Make sure the qemu emulator is installed on your GNU/Linux distribution. The demo works with qemu 0.8.2 and beyond, but it may also work with earlier versions.
Download the vmlinuz-qemu-arm-2.6.20
binary.

Run the below command:

qemu-system-arm -M versatilepb -m 16 -kernel vmlinuz-qemu-arm-2.6.20 -append "clocksource=pit quiet rw"

When you reach the console prompt, you can try regular Unix commands but also the graphical demo:
```
run_demo
```

FAQ / Troubleshooting

Q: I get Could not initialize SDL - exiting when I try to run qemu.

That’s a qemu issue (qemu used the SDL library). Check that you can start graphical applications from your terminal (try xeyes or xterm for example). You may also need to check that you have name servers listed in /etc/resolv.conf. Anyway, you will find solutions for this issue on the Internet.

Screenshots

How to rebuild this demo

All the files needed to rebuild this demo are available here:

You can rebuild or upgrade the (Vanilla) kernel by using the given kernel configuration file.
The configuration file expects to find an initramfs source directory in ../rootfs, which
you can create by extracting the contents of the rootfs.tar.7z archive.
Of course, you can make changes to this root filesystem!

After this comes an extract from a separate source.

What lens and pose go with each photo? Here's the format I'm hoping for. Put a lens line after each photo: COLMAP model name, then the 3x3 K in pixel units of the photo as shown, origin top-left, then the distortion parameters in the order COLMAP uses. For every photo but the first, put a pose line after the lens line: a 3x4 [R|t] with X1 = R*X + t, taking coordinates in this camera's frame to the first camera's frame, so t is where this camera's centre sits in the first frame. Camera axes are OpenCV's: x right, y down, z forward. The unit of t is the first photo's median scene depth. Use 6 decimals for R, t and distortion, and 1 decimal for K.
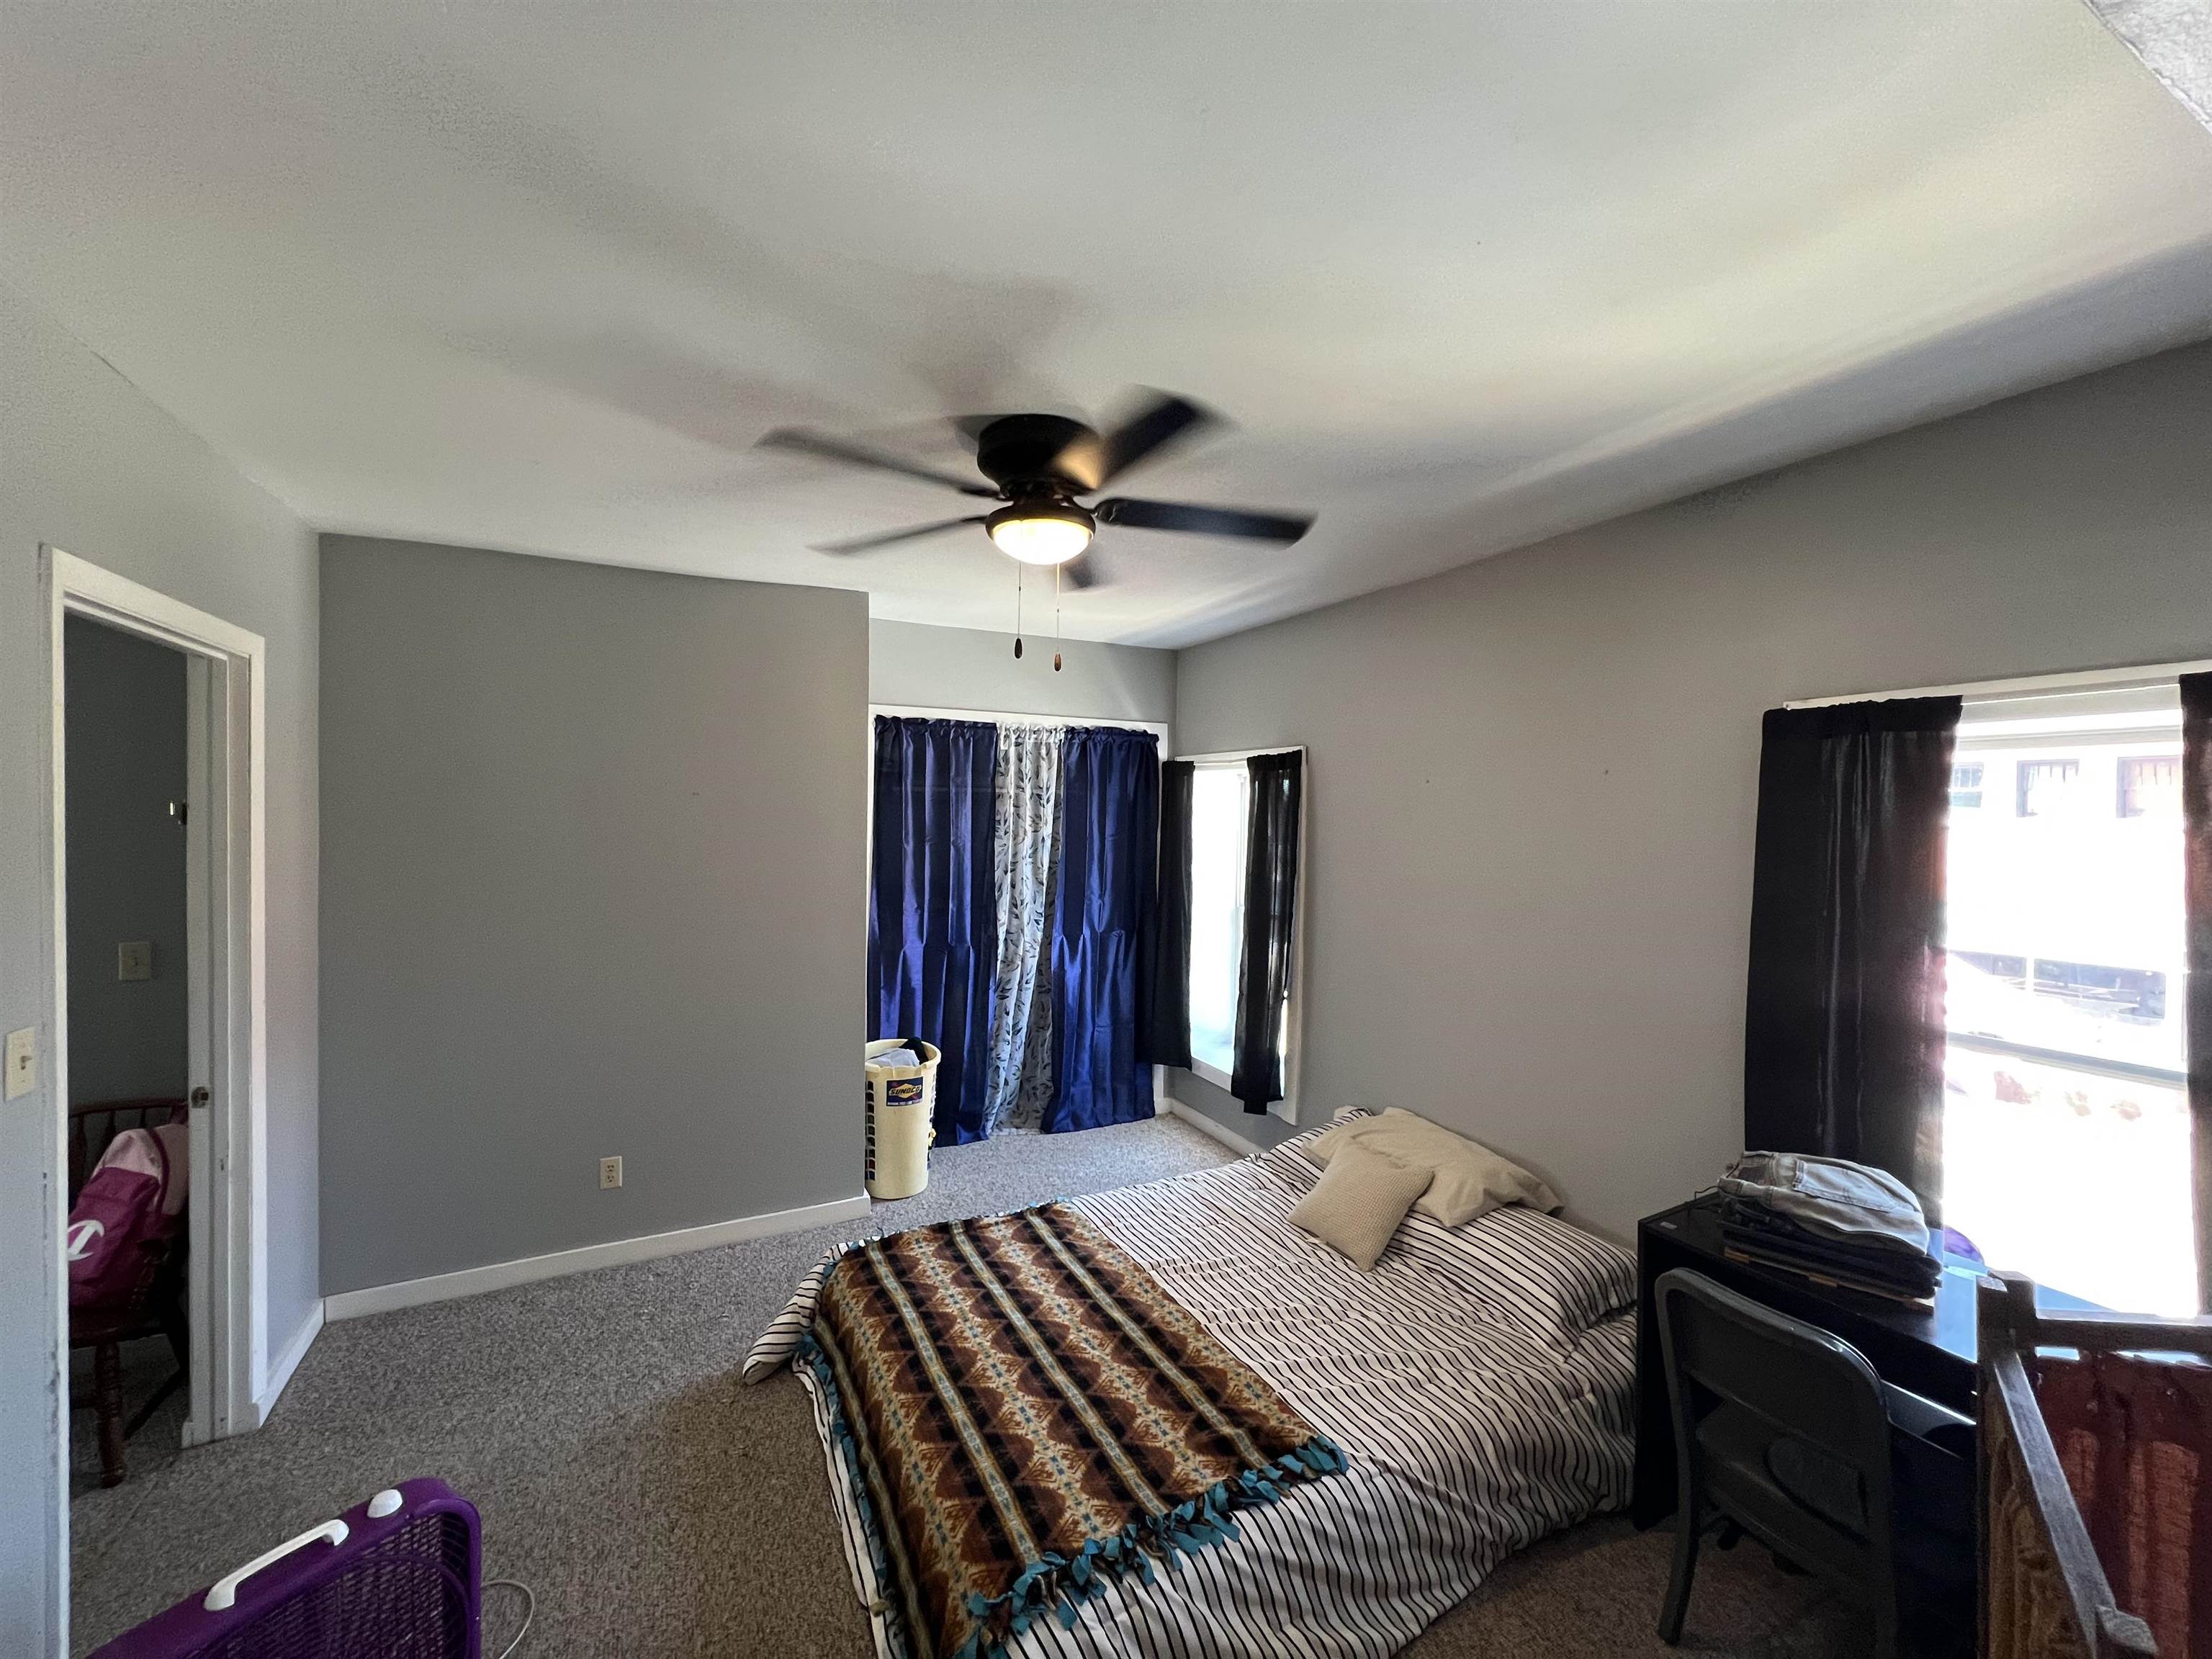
lens RADIAL K [[891.9, 0, 1102.4], [0, 891.9, 822.7], [0, 0, 1]] dist [-0.001826, -0.000087]
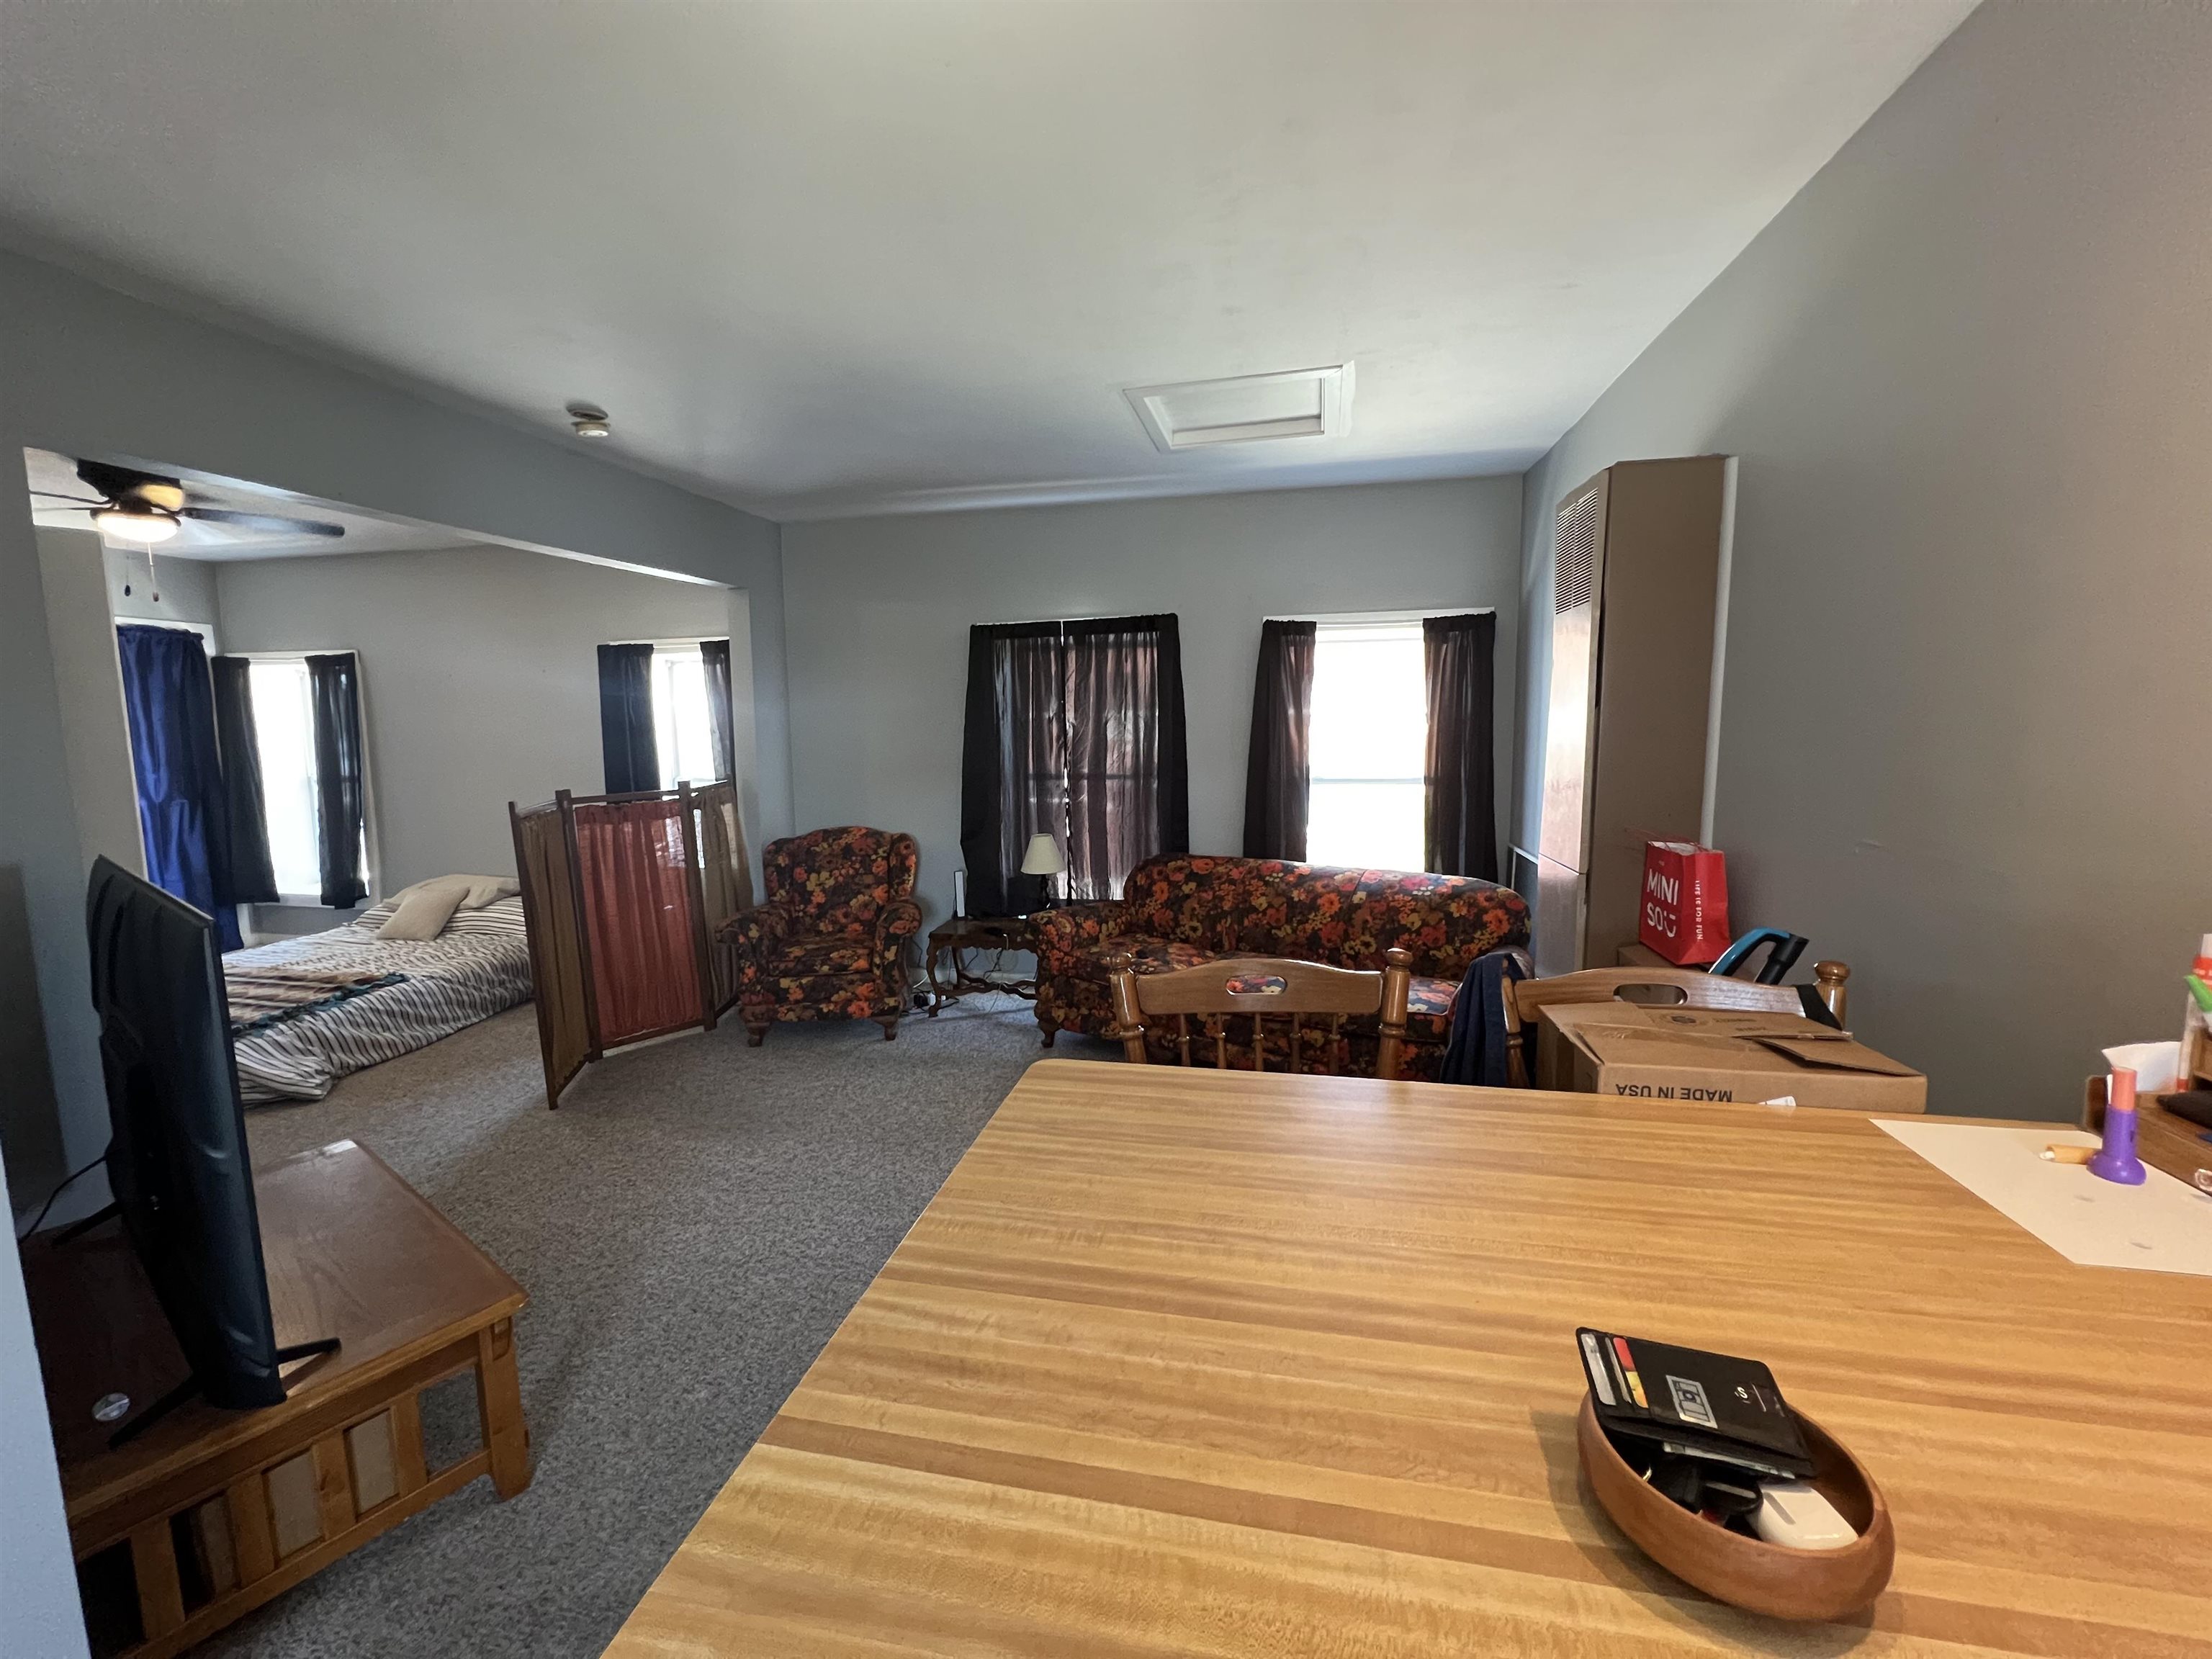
lens RADIAL K [[891.9, 0, 1101.6], [0, 891.9, 831.0], [0, 0, 1]] dist [-0.001826, -0.000087]
pose [[0.628525, -0.107664, 0.770302, -0.138229], [0.025693, 0.992707, 0.117785, 0.058051], [-0.777365, -0.054240, 0.626707, -0.755530]]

Tools and optimization techniques used in this demo

Software and development tools

The demo was built using Scratchbox, a fantastic development tool that makes cross-compiling transparent!
The demo includes BusyBox 1.4.1, an toolbox implementing most UNIX commands in a few hundreds of KB. In our case, BusyBox includes the most common commands (like a vi implementation), and only sizes 192 KB!
The root filesystem is shipped within the Linux kernel image, using the initramfs technique, which makes the kernel simpler and saves a dramatic amount of RAM (compared to an init ramdisk).
The demo is interfaced by DirectFB example programs (version 0.9.25, with DirectFB 1.0.0-rc4), which demonstrate the amazing capabilities of this library, created to meet the needs of embedded systems.

Size optimization techniques

The below optimization techniques were used to reduce the filesystem size from 74 MB to 3.3 MB (before compression in the Linux kernel image):

Removing development files: C headers and manual pages copied when installing tools and libraries, .a library files, gdbserver, strace, /usr/lib/libfakeroot, /usr/local/lib/pkgconfig…
Files not used by the demo programs: libstdc++, and any library or resource file.
Stripping and even super stripping (see sstrip) executables and libraries.
Reducing the kernel size using CONFIG_EMBEDDED switches, mainly from the
Linux Tiny project.

Techniques to reduce boot time

We used the below techniques to reduce boot time:

Disabled console output (quiet boot option, printk support was disabled anyway), which saves time scrolling the framebuffer console.
Use the Preset Loops per Jiffy technique to disable delay loop calculation, by feeding the kernel with a value measured in an earlier boot (lpj setting, which you may update according to the speed of your own workstation).

All these optimization techniques and other ones we haven’t tried yet are described either on the elinux.org Wiki or in our embedded Linux optimizations presentation.

Future work

We plan to implement a generic tool which would apply some of these techniques in an automatic way, to shrink an existing GNU/Linux or embedded Linux root filesystem without any loss in functionality. More in the next weeks or months!